China intend to expand its ETS to new sectors and will put an absolute cap on emissions instead of intensity based, by 2027, among other because of CBAM. After the expansion, the system should cover most of major carbon emitting sectors.

The carbon market in India and Turkish Emissions Trading System aim to keep the revenues for their own budgets. Other countries installing their own carbon pricing mechanisms due to CBAM include Brazil, Indonesia, Taiwan, Vietnam, Malaysia and Serbia. Countries considerating to create their own carbon border adjustment mechanism include Australia, Canada, Norway, Taiwan. The Open Coalition on Compliance Carbon Markets with the aim of establishing a global carbon market was created in the COP 30, partially due to CBAM.

According to a report of the Asian Development Bank, the CBAM will reduce emissions only a little (which will be quickly offset by the rise in carbon intensive production), while harming import to the European Union. The report says "mechanisms to share emission reduction technology would be more effective".

In January 2026, the government in India introduced Greenhouse gas emission Intensity targets for an additional 208 units. This brings the sectors of petroleum refineries, petrochemicals, textiles, and secondary aluminium into the Indian Carbon Market, so it covers 490 obligated entities in India's most carbon emitting sectors. One of the aims is to create a "CBAM Resilience".

Thailand, Singapore, South Africa are also strengthening their carbon pricing systems due to CBAM.

=== Developing countries ===
According to one Amsterdam legal scholar, the EU should provide adequate support to the least developed countries (LDCs) to help them comply with the CBAM. This support could include technical assistance, capacity building, or financial incentives for investments in low-carbon technologies. By providing such support, the EU can ensure that businesses have the necessary resources and knowledge to transition to a low-carbon economy and avoid the risk of carbon leakage. Another author has suggested that the transition to a low-carbon economy requires technology and investment, which may require investment in countries in the Global South. Proposed solutions include technology transfer and green finance.

Support from lower-income countries, such as Côte d'Ivoire, Colombia, and Vietnam, is primarily driven by established trade relations with the EU and the potential for EU development aid to offset transition costs.

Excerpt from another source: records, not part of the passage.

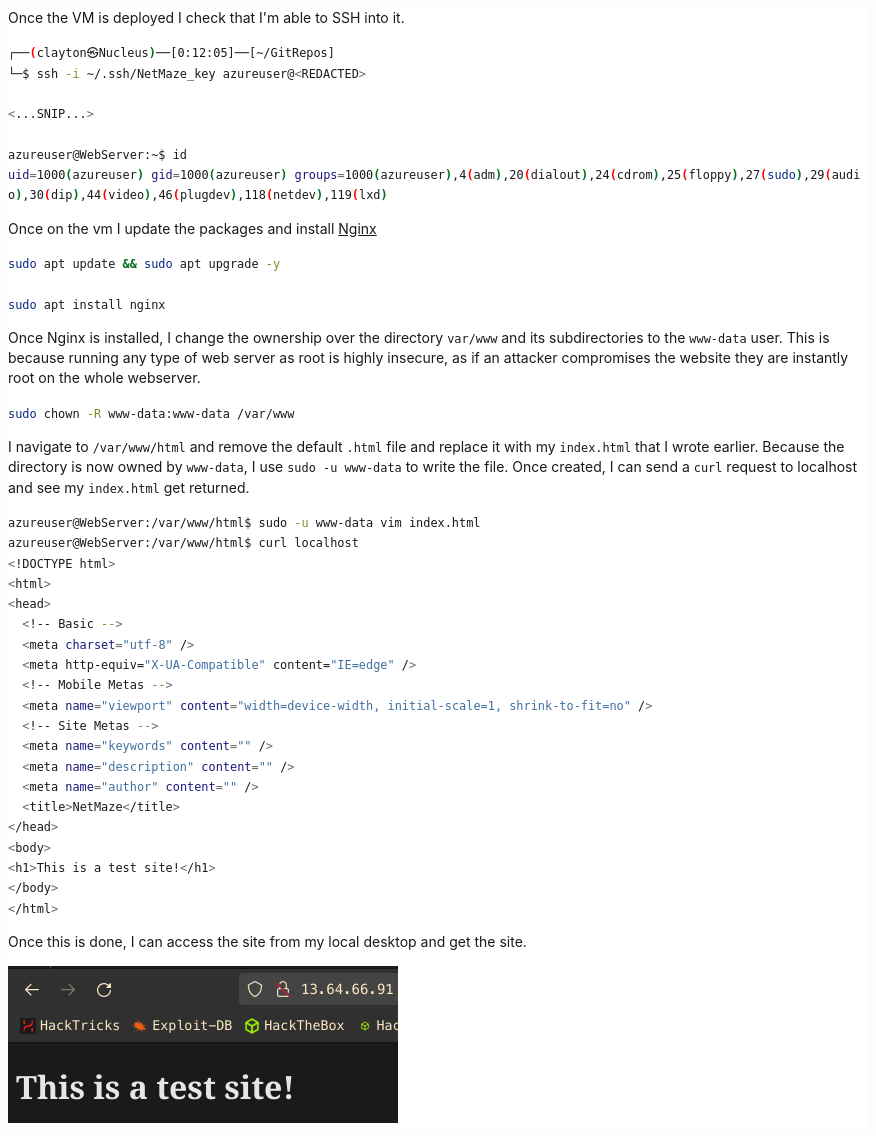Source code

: Once the VM is deployed I check that I'm able to SSH into it.
```bash
┌──(clayton㉿Nucleus)──[0:12:05]──[~/GitRepos]
└─$ ssh -i ~/.ssh/NetMaze_key azureuser@<REDACTED>

<...SNIP...>

azureuser@WebServer:~$ id
uid=1000(azureuser) gid=1000(azureuser) groups=1000(azureuser),4(adm),20(dialout),24(cdrom),25(floppy),27(sudo),29(audio),30(dip),44(video),46(plugdev),118(netdev),119(lxd)
```
Once on the vm I update the packages and install [Nginx](https://nginx.org/en/)
```bash
sudo apt update && sudo apt upgrade -y

sudo apt install nginx
```
Once Nginx is installed, I change the ownership over the directory `var/www` and its subdirectories to the `www-data` user. This is because running any type of web server as root is highly insecure, as if an attacker compromises the website they are instantly root on the whole webserver.
```bash
sudo chown -R www-data:www-data /var/www
```
I navigate to `/var/www/html` and remove the default `.html` file and replace it with my `index.html` that I wrote earlier. Because the directory is now owned by `www-data`, I use `sudo -u www-data` to write the file. Once created, I can send a `curl` request to localhost and see my `index.html` get returned.
```bash
azureuser@WebServer:/var/www/html$ sudo -u www-data vim index.html
azureuser@WebServer:/var/www/html$ curl localhost
<!DOCTYPE html>
<html>
<head>
  <!-- Basic -->
  <meta charset="utf-8" />
  <meta http-equiv="X-UA-Compatible" content="IE=edge" />
  <!-- Mobile Metas -->
  <meta name="viewport" content="width=device-width, initial-scale=1, shrink-to-fit=no" />
  <!-- Site Metas -->
  <meta name="keywords" content="" />
  <meta name="description" content="" />
  <meta name="author" content="" />
  <title>NetMaze</title>
</head>
<body>
<h1>This is a test site!</h1>
</body>
</html>
```
Once this is done, I can access the site from my local desktop and get the site.

![](Screenshots/2024-05-02_00-48.png)
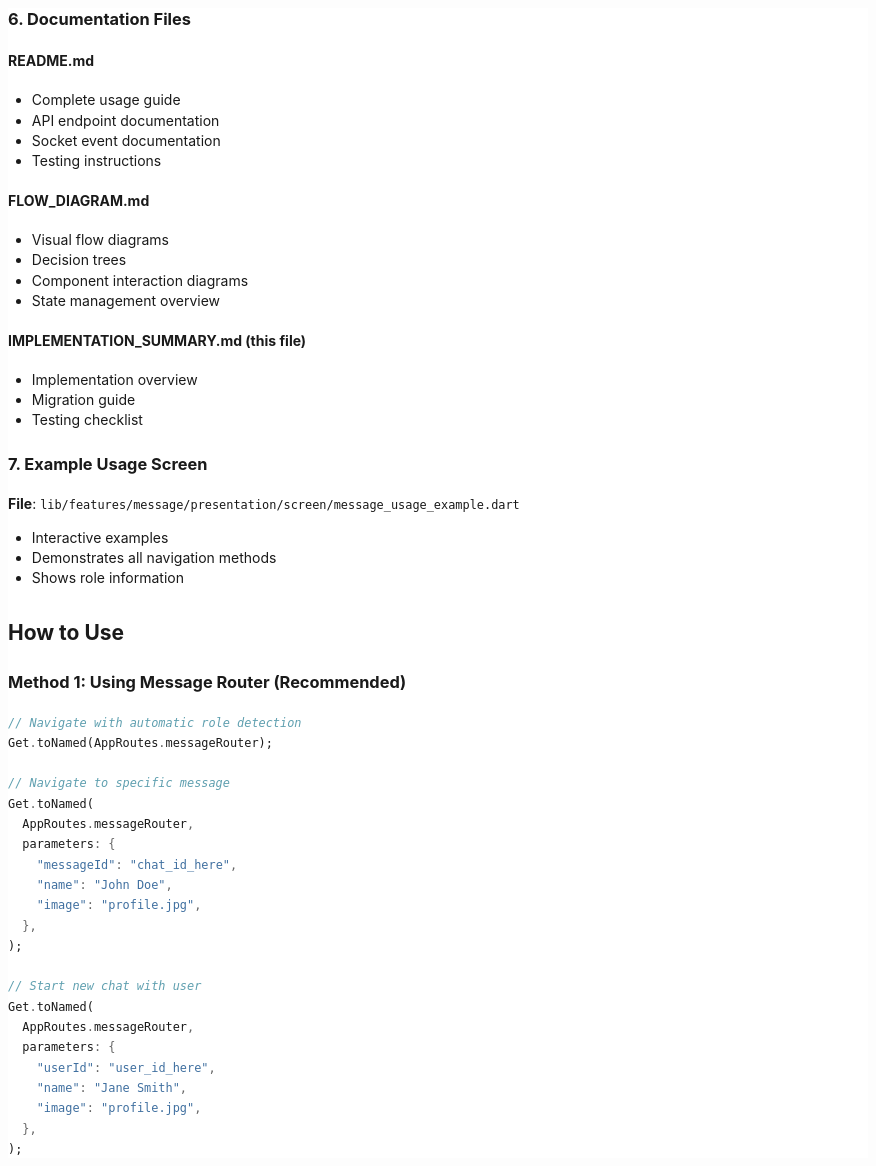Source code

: ### 6. Documentation Files

#### README.md
- Complete usage guide
- API endpoint documentation
- Socket event documentation
- Testing instructions

#### FLOW_DIAGRAM.md
- Visual flow diagrams
- Decision trees
- Component interaction diagrams
- State management overview

#### IMPLEMENTATION_SUMMARY.md (this file)
- Implementation overview
- Migration guide
- Testing checklist

### 7. Example Usage Screen
**File**: `lib/features/message/presentation/screen/message_usage_example.dart`

- Interactive examples
- Demonstrates all navigation methods
- Shows role information

## How to Use

### Method 1: Using Message Router (Recommended)

```dart
// Navigate with automatic role detection
Get.toNamed(AppRoutes.messageRouter);

// Navigate to specific message
Get.toNamed(
  AppRoutes.messageRouter,
  parameters: {
    "messageId": "chat_id_here",
    "name": "John Doe",
    "image": "profile.jpg",
  },
);

// Start new chat with user
Get.toNamed(
  AppRoutes.messageRouter,
  parameters: {
    "userId": "user_id_here",
    "name": "Jane Smith",
    "image": "profile.jpg",
  },
);
```
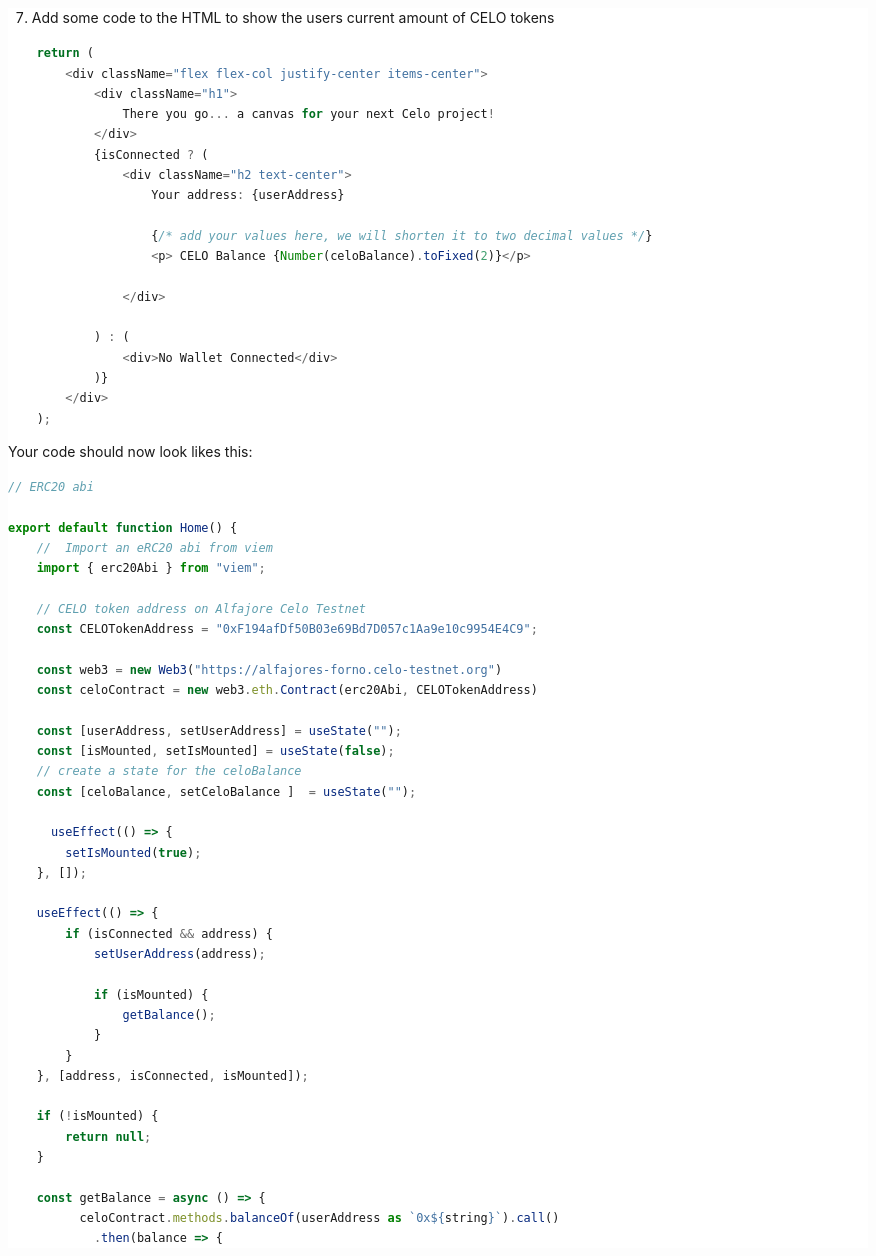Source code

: 7. Add some code to the HTML to show the users current amount of CELO tokens

```typescript
    return (
        <div className="flex flex-col justify-center items-center">
            <div className="h1">
                There you go... a canvas for your next Celo project!
            </div>
            {isConnected ? (
                <div className="h2 text-center">
                    Your address: {userAddress}

                    {/* add your values here, we will shorten it to two decimal values */}
                    <p> CELO Balance {Number(celoBalance).toFixed(2)}</p>
                
                </div>

            ) : (
                <div>No Wallet Connected</div>
            )}
        </div>
    );
```


Your code should now look likes this: 

```typescript
// ERC20 abi 

export default function Home() {
    //  Import an eRC20 abi from viem
    import { erc20Abi } from "viem";

    // CELO token address on Alfajore Celo Testnet
    const CELOTokenAddress = "0xF194afDf50B03e69Bd7D057c1Aa9e10c9954E4C9"; 

    const web3 = new Web3("https://alfajores-forno.celo-testnet.org")
    const celoContract = new web3.eth.Contract(erc20Abi, CELOTokenAddress)

    const [userAddress, setUserAddress] = useState("");
    const [isMounted, setIsMounted] = useState(false);
    // create a state for the celoBalance
    const [celoBalance, setCeloBalance ]  = useState("");

      useEffect(() => {
        setIsMounted(true);
    }, []);

    useEffect(() => {
        if (isConnected && address) {
            setUserAddress(address);

            if (isMounted) {
                getBalance();
            }
        }
    }, [address, isConnected, isMounted]);

    if (!isMounted) {
        return null;
    }

    const getBalance = async () => {
          celoContract.methods.balanceOf(userAddress as `0x${string}`).call()
            .then(balance => {
```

=== Potential Global Support ===
While many major economies like China, India, and the United States have expressed skepticism or "howls of protest" regarding CBAM , research indicates a wide range of potential supporters among other trade partners.

According to a 2024 multidimensional index (the CBAM Support Index), the nations most likely to support the mechanism are Japan, South Korea, and Singapore. These countries are positioned as allies due to their high innovation capacities and existing domestic carbon policies.

===Exports===
Border adjustments for imports but not for exports leads to reduced global competitiveness for domestic carbon-intensive products.

=== Counterproductive regulation ===
The EU's cross-border tax is based on the "polluter pays" principle, but market reactions indicate otherwise. This EU carbon border adjustment mechanism could be counterproductive regulation and an additional burden for European companies.

According to one study, the regulation may place an additional regulatory burden on EU companies. The study examined how listed companies in CBAM sectors from 75 different countries responded to three key moments in the regulatory legislative process.

It found that share price declines were greater for EU CBAM companies than for non-EU CBAM companies in the same sectors. The negative market response was concentrated among EU companies subject to the CBAM with low profit margins.